My booking form is special because it doesn’t use a third-party service like an email relay, but rather integrates directly with Signal. Just choose Signal Private Messenger in my booking form’s preferred contact method field.
Filling in my booking form merely composes a plain text inquiry. Press the “Copy inquiry to clipboard” button and then the form’s submit button to open the Signal app itself. Now you paste the inquiry text into a Signal message and send it after attaching or adding your screening information.
I’m pleased to note that as of this writing a handful of other providers have implemented this same safer first contact mechanism. Using a booking form that integrates directly with the Signal app itself gives client and provider alike the benefits of a booking form’s efficiency with the privacy of a bespoke inquiry!
Leave it to a trans escort to popularize “the best of both worlds,” eh? ;)
What about ProtonMail?
TK-TODO: I haven’t written this up yet but the short version is generally, no.
- ProtonMail is email. If you don’t have a ProtonMail account yourself, but she does, then your email to her is NOT ENCRYPTED just because she has a ProtonMail account.
- The inverse is true, too. If she doesn’t have a ProtonMail account and you do, sending her an email does not encrypt your message.
- Even ProtonMail-to-ProtonMail messages lack some of the metadata protection (namely sealed sender) that Signal Private Messenger offers, although this is better.
Use shielded Zcash to pay your deposit
With your appointment details finalized, the last step is to confirm your reservation by sending your deposit. While each escort has their own deposit policy and may accept different payment methods, the thing to remember is that payment methods are just like contact methods, except for sending money instead of sending messages.
The only way to make sure no one knows you are paying is to send your payment in a privacy-preserving cryptocurrency like shielded Zcash.

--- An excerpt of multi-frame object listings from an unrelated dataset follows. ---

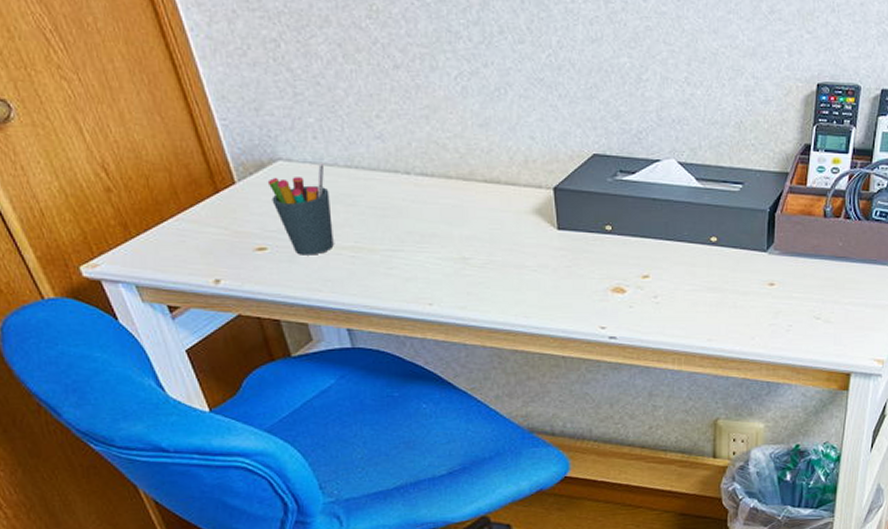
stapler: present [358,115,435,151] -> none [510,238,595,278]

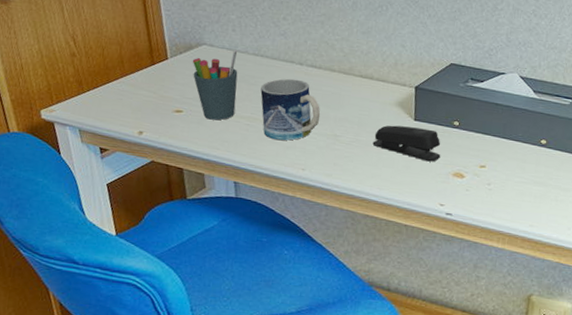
mug: none [362,193,442,272] -> present [260,78,321,141]
stapler: none [510,238,595,278] -> present [372,125,441,162]

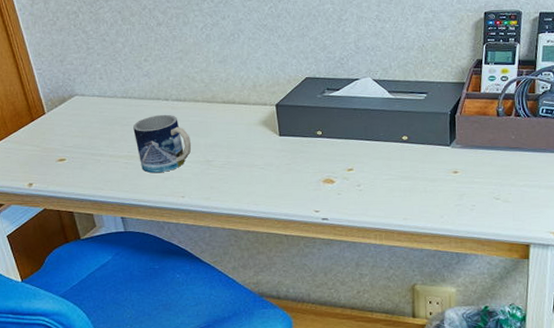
pen holder: present [192,49,238,121] -> none [67,95,113,163]
stapler: present [372,125,441,162] -> none [243,142,309,173]

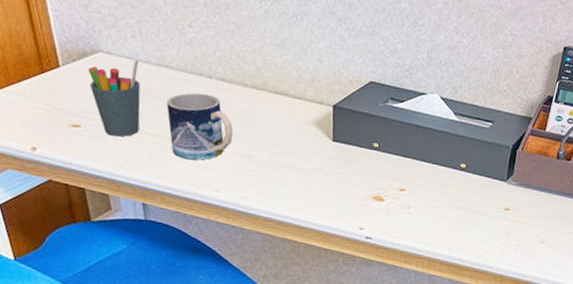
pen holder: none [67,95,113,163] -> present [88,58,141,137]

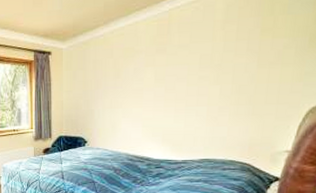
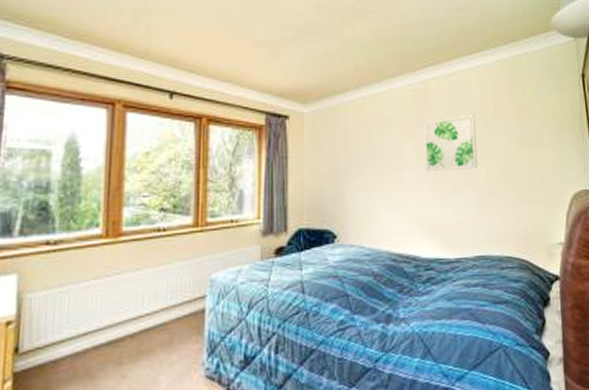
wall art: none [162,38,215,91] -> present [423,114,478,171]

If you don’t already have shielded Zcash, sometimes also called (Z)ZEC, you can get it by buying some from a centralized cryptocurrency exchange like Coinbase or Gemini. From there, send it to your own Zodl wallet app.
If you’ve never bought cryptocurrency before, my cryptocurrency quick start guide will walk you through it:
Once you have a balance of shielded Zcash in your Zodl wallet, you can use this to pay any provider who accepts ZEC as payment. If they don’t, consider informing them of the benefits and sending them to my provider’s cryptocurrency guide to help get them up to speed.

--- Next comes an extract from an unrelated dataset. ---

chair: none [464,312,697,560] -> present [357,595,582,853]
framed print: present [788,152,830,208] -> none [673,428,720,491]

What about other cryptocurrencies? Can’t I just use CashApp/PayPal/Venmo?
Actually, yes! Cunty crypto kitties such as myself accept a huge range of cryptocurrencies. It doesn’t matter what you send because, as long as you’re sending cryptocurrency of some kind and not fiat money like US Dollars or using a credit card, we can unilaterally shield ourselves as the ultimate recipient of your payment.

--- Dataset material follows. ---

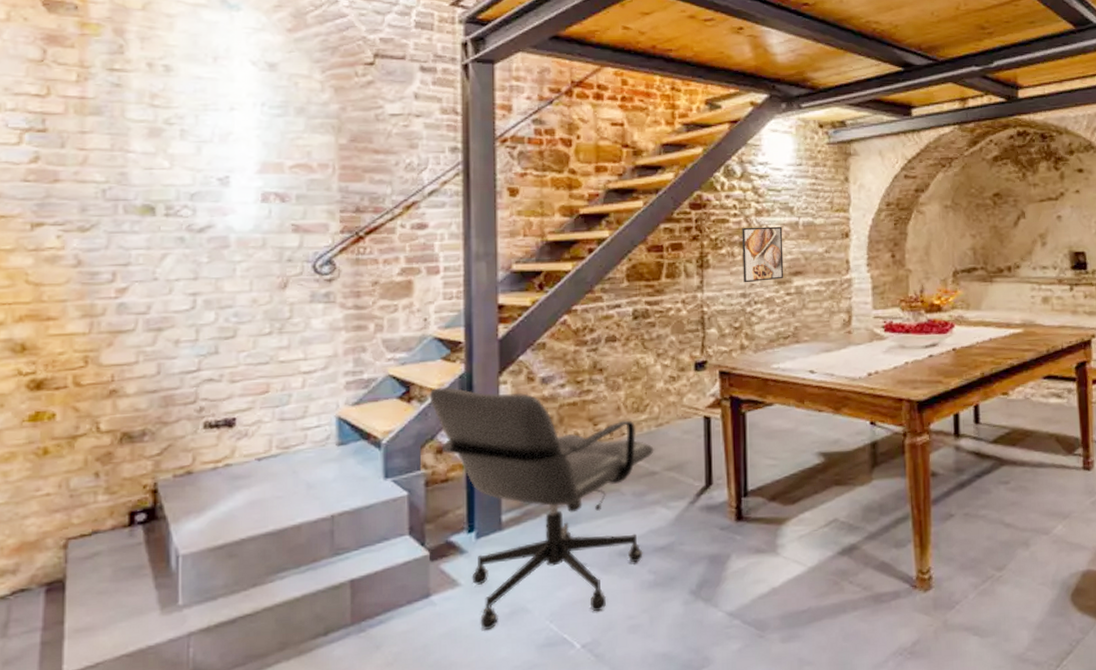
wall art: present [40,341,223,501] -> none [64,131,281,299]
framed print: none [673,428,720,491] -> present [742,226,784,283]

This means you are welcome to stick with familiar crypto-capable payment apps like CashApp, PayPal, Venmo, or another you like. You simply need to ensure you have enough crypto to send, and that your provider can do the crypto techno-magic things (called a swap deposit) required to receive the money in a private way.
Have questions? I’m here for you!
Congratulations, you now know how to find, book, and pay escorts (or other independent workers), completely secretly.